▶ What to do
1 – In the chess opening text on 1 d4 Nf6 2 Bg5 d5, which move by White is said to have met 6...Bf5 7 Ngf3 e6 well in Erigaisi, A - Sarin, N?
2 – Pick up the chess opening text on 1 d4 Nf6 2 Bg5 d5 after its last sentence and carry it on in the same voice.

▶ Document extract
=-=-=-=-=
How best to tackle 1 d4 Nf6 2 Bg5 d5? We’ll look at four methods, beginning with the simple, untheoretical and not especially challenging 3 e3 c5 4 c3. After the by-no-means-forced 4...Nc6 5 Nd2 cxd4 6 exd4 Black has a few options.

Magnus quickly outmanoeuvred Sam Shankland after 6...h6, but that should be OK for Black, whereas 6...Bf5 7 Ngf3 e6 was well met by 8 Nh4! in Erigaisi, A - Sarin, N.
=-=-=-=-=
▶ Data extract
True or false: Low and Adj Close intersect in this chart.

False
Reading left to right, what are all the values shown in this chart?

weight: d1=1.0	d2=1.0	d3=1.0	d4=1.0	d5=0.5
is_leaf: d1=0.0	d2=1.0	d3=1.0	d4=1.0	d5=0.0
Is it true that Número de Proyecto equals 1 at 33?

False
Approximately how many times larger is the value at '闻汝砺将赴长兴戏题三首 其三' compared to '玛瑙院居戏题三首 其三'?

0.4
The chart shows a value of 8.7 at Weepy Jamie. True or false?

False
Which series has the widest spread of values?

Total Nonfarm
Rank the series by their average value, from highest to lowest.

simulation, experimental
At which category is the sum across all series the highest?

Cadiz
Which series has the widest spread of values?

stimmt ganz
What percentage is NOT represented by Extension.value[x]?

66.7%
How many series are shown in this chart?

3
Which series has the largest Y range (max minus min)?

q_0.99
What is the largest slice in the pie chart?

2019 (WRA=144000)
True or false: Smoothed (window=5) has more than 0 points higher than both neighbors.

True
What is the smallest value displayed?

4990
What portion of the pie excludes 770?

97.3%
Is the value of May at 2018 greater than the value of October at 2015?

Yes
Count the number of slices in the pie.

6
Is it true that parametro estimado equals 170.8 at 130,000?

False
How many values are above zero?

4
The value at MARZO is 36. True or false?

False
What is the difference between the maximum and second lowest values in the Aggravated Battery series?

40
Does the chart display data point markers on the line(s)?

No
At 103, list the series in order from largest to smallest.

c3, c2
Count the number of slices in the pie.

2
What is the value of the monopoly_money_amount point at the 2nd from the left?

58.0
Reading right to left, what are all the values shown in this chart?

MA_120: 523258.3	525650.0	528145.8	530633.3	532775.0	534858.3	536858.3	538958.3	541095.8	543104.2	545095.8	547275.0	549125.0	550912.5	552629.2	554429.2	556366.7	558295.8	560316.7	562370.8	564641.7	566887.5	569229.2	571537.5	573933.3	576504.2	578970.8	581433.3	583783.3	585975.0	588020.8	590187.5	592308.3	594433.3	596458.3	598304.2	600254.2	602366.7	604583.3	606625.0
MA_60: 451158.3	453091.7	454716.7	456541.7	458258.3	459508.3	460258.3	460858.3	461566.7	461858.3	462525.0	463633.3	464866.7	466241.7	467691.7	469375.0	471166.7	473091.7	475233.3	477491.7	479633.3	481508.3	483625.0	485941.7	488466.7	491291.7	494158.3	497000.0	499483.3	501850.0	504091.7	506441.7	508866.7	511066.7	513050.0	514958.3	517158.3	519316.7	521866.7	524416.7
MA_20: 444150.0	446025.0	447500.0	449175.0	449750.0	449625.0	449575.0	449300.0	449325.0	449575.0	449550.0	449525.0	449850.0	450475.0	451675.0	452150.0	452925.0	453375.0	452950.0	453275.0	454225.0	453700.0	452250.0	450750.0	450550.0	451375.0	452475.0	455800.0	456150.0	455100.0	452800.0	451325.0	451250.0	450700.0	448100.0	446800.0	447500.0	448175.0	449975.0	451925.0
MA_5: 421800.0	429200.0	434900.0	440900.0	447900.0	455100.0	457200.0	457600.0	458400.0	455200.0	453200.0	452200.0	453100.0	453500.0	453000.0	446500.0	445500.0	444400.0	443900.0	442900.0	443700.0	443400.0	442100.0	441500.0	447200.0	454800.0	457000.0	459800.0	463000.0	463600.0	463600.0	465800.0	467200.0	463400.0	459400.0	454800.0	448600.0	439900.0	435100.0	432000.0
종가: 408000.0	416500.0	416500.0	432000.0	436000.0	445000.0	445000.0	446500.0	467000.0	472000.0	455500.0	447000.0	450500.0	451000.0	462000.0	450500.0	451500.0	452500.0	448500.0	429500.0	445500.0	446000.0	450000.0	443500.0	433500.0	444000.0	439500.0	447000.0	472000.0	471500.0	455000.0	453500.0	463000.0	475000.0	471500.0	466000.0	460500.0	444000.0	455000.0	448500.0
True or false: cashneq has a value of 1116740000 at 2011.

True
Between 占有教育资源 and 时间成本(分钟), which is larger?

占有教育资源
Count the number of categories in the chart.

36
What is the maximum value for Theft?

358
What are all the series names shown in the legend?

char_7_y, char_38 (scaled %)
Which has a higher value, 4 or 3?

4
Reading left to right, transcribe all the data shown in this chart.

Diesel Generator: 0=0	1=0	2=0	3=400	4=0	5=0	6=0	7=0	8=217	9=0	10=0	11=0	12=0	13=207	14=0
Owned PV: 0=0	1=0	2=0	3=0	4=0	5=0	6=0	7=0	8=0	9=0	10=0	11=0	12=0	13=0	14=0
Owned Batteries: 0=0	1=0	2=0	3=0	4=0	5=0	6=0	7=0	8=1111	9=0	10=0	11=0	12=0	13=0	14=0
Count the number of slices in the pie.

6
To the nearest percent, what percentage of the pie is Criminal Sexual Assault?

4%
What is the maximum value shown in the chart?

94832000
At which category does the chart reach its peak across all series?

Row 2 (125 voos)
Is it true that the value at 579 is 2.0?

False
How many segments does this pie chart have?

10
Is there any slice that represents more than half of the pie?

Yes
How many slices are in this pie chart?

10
=-=-=-=-=
▶ Results
1 – 8 Nh4!

2 –
The Trompowsky: 2...d5 3 Bxf6 exf6 [D00]

The older approach was, of course, 1 d4 Nf6 2 Bg5 d5 3 Bxf6 exf6 4 e3 when 4...Bd6 and other moves leave White with a choice of set-up. 5 c4 is the move it would be nice to make work, but 5...dxc4 6 Bxc4 0-0 7 Nc3 f5!? 8 Nf3 Nd7 9 0-0 Nf6 is rock solid for Black:

After 10 Qc2 c6 White mistimed the d4-d5 push and was quickly swept aside on the kingside in Ledger, S - Jones, S.

The Trompowsky: 2...d5 3 e3 c5 4 Bxf6 gxf6 [D00]

The modern main line - arguably of the whole Trompowsky - has been 1 d4 Nf6 2 Bg5 d5 3 e3 c5 4 Bxf6 gxf6 5 dxc5. After 5...e6 6 c4 dxc4 7 Nd2 it’s been known for a while that Black should return the pawn to cause some structural damage with 7...c3 8 bxc3:

However, here it’s important to go 8...Nd7! rather than 8...Bxc5, as was preferred in Xiong, J - Vidit, S.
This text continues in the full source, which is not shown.